Amazon’s Fire tablets deliver tremendous value, especially if you’re entrenched in the Amazon Prime ecosystem for consuming books, music, video, and more. We’ve scoured the Amazon Appstore to find the five best Fire, free tablet apps to download today.
While Amazon’s tablets carry an attractively low cost, their one caveat is they rely on the Amazon Appstore – and not all of the most popular or best Android apps are on the Fire OS Appstore. Of the mobile app ecosystems, the Amazon Appstore more closely aligns with the Google Play Store, since Fire OS is based on a variant of an earlier version of Android (Android 11). (This point might change since the rumor mill points to Amazon moving its Fire OS to a custom OS away from Android, but that hasn’t happened yet).
Many apps on Fire OS are paid or subscription-only. Among the free apps, we found some gems, and a lot of disappointments, with plenty of apps not updated recently or from individual developers. We narrowed our picks down to free apps in five categories. We don’t include any streaming entertainment services, though, since those target a specific customer.
Read on for the five best tablet apps every Fire tablet user should download.

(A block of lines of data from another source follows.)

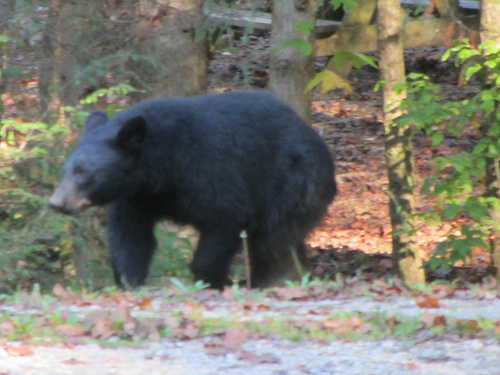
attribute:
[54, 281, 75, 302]
leaf — brown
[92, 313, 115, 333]
leaf — brown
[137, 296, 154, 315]
leaf — brown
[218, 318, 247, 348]
leaf — brown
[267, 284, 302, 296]
leaf — brown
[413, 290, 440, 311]
leaf — brown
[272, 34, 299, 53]
leaf — green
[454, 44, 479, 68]
leaf — green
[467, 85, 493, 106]
leaf — green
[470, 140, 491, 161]
leaf — green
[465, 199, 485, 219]
leaf — green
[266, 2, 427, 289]
tree — large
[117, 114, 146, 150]
ear — black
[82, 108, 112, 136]
ear — black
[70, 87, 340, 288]
fur — black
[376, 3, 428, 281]
trunk — brown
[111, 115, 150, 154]
ear —   bear's,    two,  black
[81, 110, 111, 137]
ear —   bear's,  black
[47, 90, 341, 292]
bear — furry, black, large, huge, walking, big, standing, medium,  black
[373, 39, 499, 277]
leaves — green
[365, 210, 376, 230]
leaf — dry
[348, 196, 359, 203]
leaf — dry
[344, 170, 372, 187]
leaf — dry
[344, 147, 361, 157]
leaf — dry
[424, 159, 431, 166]
leaf — dry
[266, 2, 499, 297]
tree —  thin,  brown,  small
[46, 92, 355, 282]
bear — big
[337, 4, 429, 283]
tree —  brown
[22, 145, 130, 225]
eyes — open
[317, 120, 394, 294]
leaves —  dead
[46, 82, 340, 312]
bear — medium, brown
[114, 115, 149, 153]
ear — furry, black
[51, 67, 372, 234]
bear — big, black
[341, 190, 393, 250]
leaves — dry, brown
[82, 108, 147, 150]
ears —  two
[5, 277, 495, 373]
road — gravel, dirt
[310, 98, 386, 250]
floor — of forest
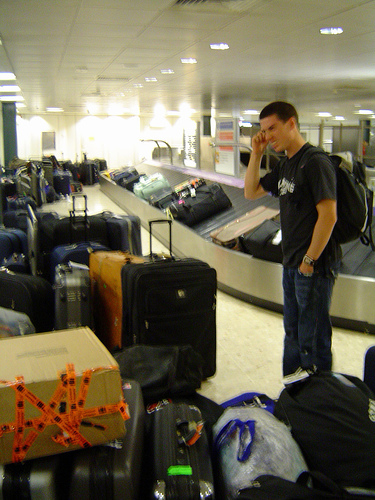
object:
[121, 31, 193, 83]
ceiling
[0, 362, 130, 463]
tape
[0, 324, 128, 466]
box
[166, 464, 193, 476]
tag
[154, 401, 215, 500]
suitcase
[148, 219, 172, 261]
handle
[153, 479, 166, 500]
tips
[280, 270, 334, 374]
jeans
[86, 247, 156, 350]
revolving belt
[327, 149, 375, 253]
back pack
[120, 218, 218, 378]
bag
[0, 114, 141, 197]
windows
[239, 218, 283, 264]
baggage claim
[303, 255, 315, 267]
wrist watch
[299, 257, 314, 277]
hand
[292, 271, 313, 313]
pocket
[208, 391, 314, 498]
bag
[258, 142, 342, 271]
shirt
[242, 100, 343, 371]
man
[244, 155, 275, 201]
arm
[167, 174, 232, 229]
luggage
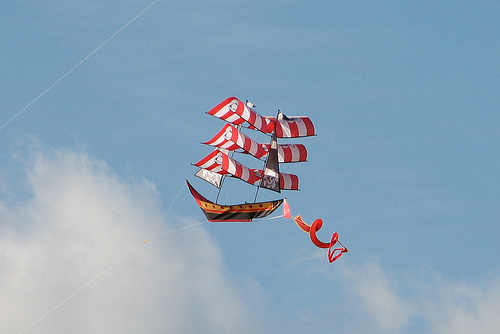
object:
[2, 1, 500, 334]
sky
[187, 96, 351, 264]
kite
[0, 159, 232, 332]
cloud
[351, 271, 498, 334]
cloud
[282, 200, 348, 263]
tail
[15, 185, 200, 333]
string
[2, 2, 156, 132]
string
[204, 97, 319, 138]
top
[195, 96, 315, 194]
sails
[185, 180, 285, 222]
ship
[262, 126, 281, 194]
flag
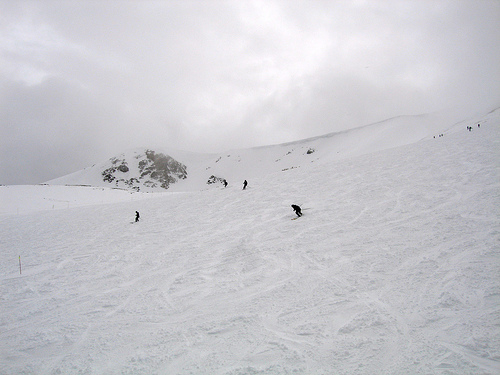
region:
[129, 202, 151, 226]
person skiing down white snow covered mountain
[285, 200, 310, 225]
person skiing down white snow covered mountain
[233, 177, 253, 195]
person skiing down white snow covered mountain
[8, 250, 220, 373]
white snow covered mountain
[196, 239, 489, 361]
white snow covered mountain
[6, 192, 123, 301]
white snow covered mountain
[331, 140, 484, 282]
white snow covered mountain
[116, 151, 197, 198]
white snow covered mountain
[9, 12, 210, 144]
gray and white clouds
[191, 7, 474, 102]
gray and white clouds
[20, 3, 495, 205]
a cloudy day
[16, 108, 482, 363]
a snowy scene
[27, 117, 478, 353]
people are skiing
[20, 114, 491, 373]
people ski down the mountain side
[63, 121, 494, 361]
many people have skied down this mountain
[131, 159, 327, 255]
the four skiers are wearing black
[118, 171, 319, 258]
the people are using skis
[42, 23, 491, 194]
the sky is very cloudy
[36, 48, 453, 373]
a winter time scene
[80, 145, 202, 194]
a rocky outcrop on the mountain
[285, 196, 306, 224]
Person wearing black cloths.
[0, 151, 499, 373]
Snow on the field.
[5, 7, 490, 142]
Day is cloudy.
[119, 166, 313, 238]
Skiers going down the hill.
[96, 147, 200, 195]
Part of the mountain in not covered with snow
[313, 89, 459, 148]
Mountain is covered with snow.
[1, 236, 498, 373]
Snow trucks on the snow.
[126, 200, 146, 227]
Person in front of other people.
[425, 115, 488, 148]
Several people on the hill.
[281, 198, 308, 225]
Person is crouched.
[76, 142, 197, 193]
A rocky mountain top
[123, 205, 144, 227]
a person snowboarding on a mountain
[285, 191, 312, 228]
a person skiing on a mountain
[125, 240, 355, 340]
snow-covered mountain trail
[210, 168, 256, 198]
two skiiers in the distance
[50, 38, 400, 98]
cloudy overcast sky line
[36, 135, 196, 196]
snow-covered mountain top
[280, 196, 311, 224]
a person participating in sport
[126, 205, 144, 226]
A person exercising outdoors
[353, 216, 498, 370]
snow with ski paths carved in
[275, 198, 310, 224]
skier in the snowy mountains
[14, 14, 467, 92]
cloudy grey sky in the background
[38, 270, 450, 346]
white snow on the ground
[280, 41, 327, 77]
sunlight peeking out from behind the clouds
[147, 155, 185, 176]
part of mountain not covered in snow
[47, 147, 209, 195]
hill on a mountain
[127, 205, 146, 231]
skier going down a hill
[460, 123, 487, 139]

Best for photo editing: Picsart
Picsart is an image editor with AI tools plus fun backgrounds and effects to apply to your pictures. Its primary navigation is locked in vertical mode; but when we loaded a horizontal image, the interface switched accordingly. You can access images stored locally as well as on Dropbox or Amazon Photos. The app also lets you create sketches and do basic video editing. Plus, it generates templates, like Canva (not available on Fire OS), but this plus some other editing features requires a Picsart Gold subscription ($55.99 after a 3-month trial).
Best for Google feature dupe: Video For YouTube
If you get a Fire tablet, you don’t have access to Google’s suite of services. While some can be replaced by other apps (i.e. Microsoft Outlook for Gmail, MapQuest for Google Maps), nothing’s quite like YouTube. This is why Video For YouTube is such a clutch find. Not only does it provide an interface to YouTube, but you can also sign in with your Google account to get access to your videos and browsing algorithms.
Best for weather: MyRadar
Think of MyRadar as a weather app on steroids. MyRadar lets you zoom into any part of the country to see granular details about the weather. You can view overlays for high-definition radar views and a temperature map. Upgrade to see per-station specifics, track hurricanes, view historical data, and more. The app can also show air quality, useful for days when the air gets hazardous.
Best for animation: Stop Motion Studio
Stop Motion Studio is a favorite on iOS and Android, and it makes the cut here on Fire OS, too. The app lets you capture and create stop-motion movies. The free version is fairly functional on its own, but if you want more advanced functions – including importing images, green screen, remote camera, 4K support, rotoscoping, title themes, and more – the app has a one-time $5.99 fee.
Best for handwriting: INKredible
If you want to handwrite notes, INKredible does the job well. The free version serves basic writing needs (whether with a stylus or your finger), with lined paper and palm rejection. Upgrade to the paid version for $4.99 to get more notebook paper styles, unlimited notebooks, and no ads.
Best app for kids: Khan Academy Kids: Learning!
Khan Academy Kids: Learning! brings a range of educational tools together packaged in a free Android app. Kids 2-8 can dive into Khan Academy’s diverse range of educational pursuits to learn reading, language, math, and communication skills. The app includes games, books, songs, and other activities aimed at expanding knowledge. The app is entirely free, with no upsells.
Best for personal music streaming: Pandora
As on garden variety Android tablets, Pandora makes it easy to customize stations around favorite artists and music genres, and the mixes can be more satisfying than on some competing services. It also lets you discover music based on category, moods, and activities.
The free account has ads interspersed with music (Plus and Premium versions start at $4.99 a month and remove the ads, get better audio quality, and gain more personalization). You can choose artists and songs to play, or have Pandora create personalized “stations” to showcase your tunes based on specific artists.
Best for tracking tasks: Microsoft To Do
Microsoft’s free To Do list lets you organize your day in a visually aesthetic way. You can assign tasks to specific dates, have multiple lists under different categories, and set reminders and due dates. It can create tasks from flagged Outlook messages, and you can attach files and notes to specific tasks. A holistic view shows you what’s due imminently, what’s overdue, and what’s planned for later.
Best for email and calendar: Microsoft Outlook
A third Microsoft app, Outlook is yet another app that makes the cut for our toolbox of free Fire tablet apps. While there are other email apps in the Appstore, Outlook is the most established – and most versatile – option of the bunch. It’s a great choice if you’re already an Outlook user and a way to ease into Outlook if you’ve never tried it for other e-mail accounts.